## Assignment:
For the listing below, give the count of lines containing the string "evenodd" and nothing else.

Data START

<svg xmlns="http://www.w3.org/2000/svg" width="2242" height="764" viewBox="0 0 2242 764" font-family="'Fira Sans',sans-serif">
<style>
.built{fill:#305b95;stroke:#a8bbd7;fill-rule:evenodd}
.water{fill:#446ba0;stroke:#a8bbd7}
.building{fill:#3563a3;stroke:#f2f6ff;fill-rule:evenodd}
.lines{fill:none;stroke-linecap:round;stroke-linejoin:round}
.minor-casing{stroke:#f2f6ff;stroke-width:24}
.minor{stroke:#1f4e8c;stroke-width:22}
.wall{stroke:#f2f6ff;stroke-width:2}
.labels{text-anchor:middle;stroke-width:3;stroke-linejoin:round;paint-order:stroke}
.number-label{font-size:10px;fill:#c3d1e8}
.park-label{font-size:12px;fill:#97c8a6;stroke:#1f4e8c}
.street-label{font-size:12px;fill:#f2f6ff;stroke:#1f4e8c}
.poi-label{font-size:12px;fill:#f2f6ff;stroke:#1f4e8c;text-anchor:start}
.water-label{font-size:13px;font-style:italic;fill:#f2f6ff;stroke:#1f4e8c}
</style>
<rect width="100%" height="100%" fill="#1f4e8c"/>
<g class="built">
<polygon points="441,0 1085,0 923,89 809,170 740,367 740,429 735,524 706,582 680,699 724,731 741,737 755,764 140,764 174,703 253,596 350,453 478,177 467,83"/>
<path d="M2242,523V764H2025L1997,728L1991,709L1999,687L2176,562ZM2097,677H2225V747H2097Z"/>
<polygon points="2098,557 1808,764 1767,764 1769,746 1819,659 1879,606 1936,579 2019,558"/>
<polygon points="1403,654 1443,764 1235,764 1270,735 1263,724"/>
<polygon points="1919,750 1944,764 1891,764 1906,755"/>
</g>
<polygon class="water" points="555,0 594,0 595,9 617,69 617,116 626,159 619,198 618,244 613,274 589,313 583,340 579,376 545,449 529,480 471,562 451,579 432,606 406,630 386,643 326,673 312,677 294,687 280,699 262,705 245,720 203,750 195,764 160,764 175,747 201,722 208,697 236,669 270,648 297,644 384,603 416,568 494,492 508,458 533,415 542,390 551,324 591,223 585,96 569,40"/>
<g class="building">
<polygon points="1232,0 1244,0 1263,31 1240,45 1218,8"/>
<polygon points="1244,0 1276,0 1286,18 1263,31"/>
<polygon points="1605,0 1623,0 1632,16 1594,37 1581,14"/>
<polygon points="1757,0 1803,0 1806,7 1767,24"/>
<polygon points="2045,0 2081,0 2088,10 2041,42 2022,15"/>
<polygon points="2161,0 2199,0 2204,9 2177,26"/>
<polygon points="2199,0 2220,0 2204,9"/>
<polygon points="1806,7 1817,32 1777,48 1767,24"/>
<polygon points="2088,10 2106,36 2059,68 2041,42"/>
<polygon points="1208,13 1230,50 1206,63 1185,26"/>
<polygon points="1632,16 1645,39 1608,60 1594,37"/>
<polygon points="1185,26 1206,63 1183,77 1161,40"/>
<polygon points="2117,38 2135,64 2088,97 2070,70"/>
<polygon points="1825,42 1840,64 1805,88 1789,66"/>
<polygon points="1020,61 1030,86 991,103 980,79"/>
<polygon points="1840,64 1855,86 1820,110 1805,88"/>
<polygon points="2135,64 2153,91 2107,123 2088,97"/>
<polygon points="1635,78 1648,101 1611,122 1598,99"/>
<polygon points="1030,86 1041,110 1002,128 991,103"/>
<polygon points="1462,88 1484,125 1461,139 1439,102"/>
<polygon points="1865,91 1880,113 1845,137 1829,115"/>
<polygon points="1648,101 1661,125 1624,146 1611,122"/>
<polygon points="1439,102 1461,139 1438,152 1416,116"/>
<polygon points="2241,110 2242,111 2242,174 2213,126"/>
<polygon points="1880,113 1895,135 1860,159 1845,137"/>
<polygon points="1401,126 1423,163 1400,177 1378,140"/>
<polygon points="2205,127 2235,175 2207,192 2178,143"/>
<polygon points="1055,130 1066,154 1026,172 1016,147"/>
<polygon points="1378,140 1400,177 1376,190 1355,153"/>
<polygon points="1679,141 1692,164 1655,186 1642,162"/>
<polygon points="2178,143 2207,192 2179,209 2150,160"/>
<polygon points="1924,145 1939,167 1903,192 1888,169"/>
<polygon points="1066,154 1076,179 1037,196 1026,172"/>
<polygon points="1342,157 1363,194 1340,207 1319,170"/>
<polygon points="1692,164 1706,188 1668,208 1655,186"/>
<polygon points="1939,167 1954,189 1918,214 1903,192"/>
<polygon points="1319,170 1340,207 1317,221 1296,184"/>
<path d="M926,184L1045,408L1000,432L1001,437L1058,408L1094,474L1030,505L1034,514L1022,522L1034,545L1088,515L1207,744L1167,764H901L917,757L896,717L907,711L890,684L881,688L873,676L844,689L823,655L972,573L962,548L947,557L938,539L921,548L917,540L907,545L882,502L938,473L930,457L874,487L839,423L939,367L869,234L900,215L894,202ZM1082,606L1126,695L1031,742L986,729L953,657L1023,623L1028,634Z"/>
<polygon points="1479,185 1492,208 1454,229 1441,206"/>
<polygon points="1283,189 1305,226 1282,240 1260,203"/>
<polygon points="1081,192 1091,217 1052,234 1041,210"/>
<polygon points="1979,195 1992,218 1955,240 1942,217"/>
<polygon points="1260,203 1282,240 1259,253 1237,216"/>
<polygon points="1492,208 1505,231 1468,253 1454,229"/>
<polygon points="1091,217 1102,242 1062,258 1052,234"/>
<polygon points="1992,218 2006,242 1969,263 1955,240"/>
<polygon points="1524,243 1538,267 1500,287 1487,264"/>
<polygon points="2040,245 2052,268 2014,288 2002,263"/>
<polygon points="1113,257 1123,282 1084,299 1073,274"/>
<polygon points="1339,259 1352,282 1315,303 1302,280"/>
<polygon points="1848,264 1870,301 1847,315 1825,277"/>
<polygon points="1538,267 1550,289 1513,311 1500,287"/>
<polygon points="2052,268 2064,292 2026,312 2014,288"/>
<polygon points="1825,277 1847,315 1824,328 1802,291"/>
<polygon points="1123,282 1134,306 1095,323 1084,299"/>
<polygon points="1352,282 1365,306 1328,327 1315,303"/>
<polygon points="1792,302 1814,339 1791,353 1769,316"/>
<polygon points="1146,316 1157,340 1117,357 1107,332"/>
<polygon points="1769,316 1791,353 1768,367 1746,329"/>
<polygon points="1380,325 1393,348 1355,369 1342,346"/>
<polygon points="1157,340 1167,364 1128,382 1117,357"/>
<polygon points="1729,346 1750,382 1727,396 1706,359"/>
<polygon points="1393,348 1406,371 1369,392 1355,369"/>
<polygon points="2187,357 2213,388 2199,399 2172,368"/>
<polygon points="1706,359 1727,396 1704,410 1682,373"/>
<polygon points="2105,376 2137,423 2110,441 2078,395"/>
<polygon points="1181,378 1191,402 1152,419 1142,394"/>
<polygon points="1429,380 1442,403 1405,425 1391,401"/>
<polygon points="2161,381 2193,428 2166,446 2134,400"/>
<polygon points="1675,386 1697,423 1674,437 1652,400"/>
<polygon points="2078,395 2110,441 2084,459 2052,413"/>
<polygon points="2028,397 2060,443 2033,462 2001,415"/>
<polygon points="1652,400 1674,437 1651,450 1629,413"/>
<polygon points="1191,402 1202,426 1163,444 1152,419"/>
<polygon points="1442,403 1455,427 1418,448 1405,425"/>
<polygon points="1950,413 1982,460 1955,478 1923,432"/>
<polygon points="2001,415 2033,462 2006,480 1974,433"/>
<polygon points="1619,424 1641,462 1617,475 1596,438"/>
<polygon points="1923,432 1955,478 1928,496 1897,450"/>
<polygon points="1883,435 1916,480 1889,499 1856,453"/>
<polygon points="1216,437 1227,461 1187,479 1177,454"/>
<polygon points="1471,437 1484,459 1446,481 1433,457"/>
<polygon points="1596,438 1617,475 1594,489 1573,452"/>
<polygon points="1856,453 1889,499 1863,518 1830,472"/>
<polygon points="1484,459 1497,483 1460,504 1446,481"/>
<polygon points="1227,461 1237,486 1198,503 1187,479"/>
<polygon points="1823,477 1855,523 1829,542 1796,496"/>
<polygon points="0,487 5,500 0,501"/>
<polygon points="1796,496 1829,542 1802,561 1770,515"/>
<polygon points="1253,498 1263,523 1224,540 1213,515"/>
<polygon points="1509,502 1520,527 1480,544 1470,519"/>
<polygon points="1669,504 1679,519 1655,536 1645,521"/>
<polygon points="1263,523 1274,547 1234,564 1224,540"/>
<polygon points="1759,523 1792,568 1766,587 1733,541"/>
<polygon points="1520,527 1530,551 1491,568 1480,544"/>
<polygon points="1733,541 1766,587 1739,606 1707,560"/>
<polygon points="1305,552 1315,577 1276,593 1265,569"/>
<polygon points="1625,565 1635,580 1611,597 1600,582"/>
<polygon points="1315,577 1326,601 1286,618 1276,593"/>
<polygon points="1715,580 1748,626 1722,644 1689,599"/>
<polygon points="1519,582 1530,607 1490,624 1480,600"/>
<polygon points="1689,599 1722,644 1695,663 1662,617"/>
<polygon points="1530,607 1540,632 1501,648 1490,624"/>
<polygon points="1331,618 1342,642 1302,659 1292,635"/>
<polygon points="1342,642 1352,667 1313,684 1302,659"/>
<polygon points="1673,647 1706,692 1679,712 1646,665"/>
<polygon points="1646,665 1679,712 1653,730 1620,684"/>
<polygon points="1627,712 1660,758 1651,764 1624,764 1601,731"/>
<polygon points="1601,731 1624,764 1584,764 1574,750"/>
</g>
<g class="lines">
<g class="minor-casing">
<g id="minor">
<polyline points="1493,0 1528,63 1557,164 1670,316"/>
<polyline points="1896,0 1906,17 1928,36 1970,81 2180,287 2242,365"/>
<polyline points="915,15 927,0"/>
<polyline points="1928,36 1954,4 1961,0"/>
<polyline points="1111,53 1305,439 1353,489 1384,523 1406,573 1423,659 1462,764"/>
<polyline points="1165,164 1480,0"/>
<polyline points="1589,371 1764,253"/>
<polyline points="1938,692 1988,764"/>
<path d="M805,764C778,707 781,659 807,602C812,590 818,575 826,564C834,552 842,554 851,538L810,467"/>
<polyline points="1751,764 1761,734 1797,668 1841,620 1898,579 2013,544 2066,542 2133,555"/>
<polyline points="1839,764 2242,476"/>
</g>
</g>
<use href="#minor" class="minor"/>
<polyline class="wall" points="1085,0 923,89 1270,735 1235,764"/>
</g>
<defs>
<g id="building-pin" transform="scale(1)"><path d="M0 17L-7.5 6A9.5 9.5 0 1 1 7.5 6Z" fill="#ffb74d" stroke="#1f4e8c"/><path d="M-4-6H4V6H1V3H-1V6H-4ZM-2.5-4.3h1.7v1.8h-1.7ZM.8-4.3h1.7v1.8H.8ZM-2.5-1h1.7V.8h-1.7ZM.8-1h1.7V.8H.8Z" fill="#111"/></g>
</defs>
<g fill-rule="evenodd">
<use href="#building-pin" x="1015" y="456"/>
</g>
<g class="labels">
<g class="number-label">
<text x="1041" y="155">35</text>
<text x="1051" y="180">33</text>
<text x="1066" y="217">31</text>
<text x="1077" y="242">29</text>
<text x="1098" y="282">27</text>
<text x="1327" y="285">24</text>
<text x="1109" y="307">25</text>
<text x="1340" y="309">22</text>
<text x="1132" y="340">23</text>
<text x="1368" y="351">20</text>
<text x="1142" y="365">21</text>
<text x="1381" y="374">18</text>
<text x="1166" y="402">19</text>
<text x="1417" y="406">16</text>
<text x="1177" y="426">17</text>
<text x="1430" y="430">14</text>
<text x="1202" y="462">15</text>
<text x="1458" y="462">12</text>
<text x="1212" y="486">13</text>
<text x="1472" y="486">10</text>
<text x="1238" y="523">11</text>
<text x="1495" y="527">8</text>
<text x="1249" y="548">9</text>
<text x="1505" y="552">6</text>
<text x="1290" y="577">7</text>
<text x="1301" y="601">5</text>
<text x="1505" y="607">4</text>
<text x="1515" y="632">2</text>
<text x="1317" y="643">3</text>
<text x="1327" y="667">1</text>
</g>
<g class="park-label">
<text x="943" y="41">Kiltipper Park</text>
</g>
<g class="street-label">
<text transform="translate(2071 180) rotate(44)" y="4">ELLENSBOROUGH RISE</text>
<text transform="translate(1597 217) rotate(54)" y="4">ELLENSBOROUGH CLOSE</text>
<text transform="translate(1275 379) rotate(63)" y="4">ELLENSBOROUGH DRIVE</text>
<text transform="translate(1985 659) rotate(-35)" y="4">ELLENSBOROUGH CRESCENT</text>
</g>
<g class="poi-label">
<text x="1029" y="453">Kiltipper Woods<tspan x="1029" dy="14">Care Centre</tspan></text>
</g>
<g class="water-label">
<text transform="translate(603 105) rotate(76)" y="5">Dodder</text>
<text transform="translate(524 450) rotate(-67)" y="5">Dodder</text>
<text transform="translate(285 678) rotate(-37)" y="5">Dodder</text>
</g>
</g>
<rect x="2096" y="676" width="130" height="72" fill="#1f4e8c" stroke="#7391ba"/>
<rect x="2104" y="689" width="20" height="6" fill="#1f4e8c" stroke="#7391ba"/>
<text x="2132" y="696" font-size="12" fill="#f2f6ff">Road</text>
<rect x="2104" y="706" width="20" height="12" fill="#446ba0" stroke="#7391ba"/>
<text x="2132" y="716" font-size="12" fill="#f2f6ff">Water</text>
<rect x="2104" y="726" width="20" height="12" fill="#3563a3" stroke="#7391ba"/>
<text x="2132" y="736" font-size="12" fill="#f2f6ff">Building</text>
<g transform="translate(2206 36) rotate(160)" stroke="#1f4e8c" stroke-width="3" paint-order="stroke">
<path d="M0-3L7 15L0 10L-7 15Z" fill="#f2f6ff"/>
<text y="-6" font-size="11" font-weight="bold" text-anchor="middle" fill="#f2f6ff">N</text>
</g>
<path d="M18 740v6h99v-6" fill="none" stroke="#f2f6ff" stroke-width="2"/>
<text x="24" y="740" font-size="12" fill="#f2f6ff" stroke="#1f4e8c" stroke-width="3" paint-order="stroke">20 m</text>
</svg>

Data END

## Finished task:
3